→ PROBLEM TO WORK ON:
In the data that follows, every line containing the word "процессы" should be returned.

--- RECORDS TO PROCESS ---

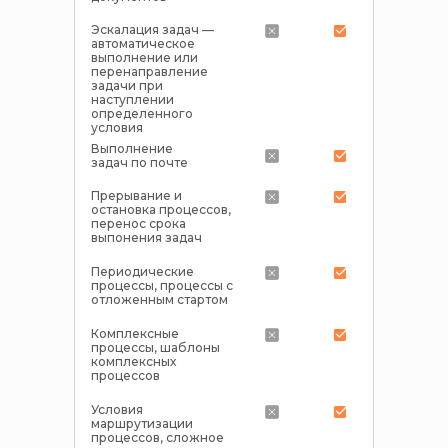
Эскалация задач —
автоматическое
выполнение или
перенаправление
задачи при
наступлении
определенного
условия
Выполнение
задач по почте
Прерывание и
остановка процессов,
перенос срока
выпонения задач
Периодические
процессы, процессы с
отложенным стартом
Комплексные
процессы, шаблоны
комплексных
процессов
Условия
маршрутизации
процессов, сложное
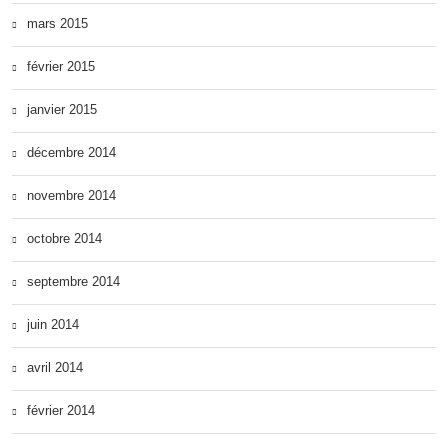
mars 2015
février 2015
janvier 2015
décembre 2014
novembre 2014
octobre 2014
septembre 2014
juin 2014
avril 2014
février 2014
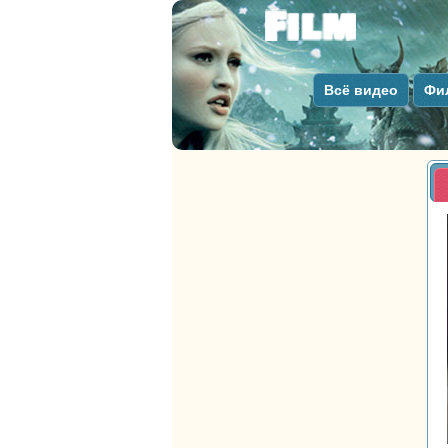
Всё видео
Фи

---
--- RECORDS TO PROCESS ---

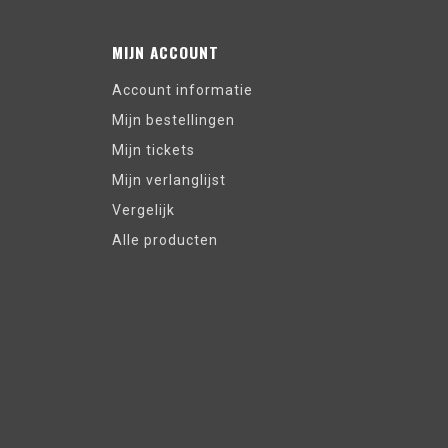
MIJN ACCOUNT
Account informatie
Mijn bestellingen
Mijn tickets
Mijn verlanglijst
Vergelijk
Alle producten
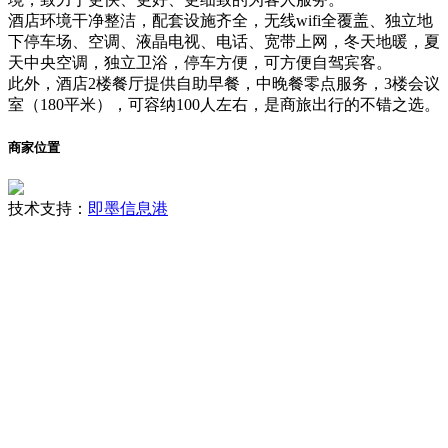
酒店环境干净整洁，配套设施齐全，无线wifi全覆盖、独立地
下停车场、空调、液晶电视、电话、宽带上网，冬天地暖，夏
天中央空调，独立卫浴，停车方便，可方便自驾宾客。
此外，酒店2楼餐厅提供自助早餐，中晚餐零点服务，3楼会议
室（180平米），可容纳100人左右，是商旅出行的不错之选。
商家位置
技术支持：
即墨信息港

---

→ OUTPUT BELOW:
процессы, процессы с
процессы, шаблоны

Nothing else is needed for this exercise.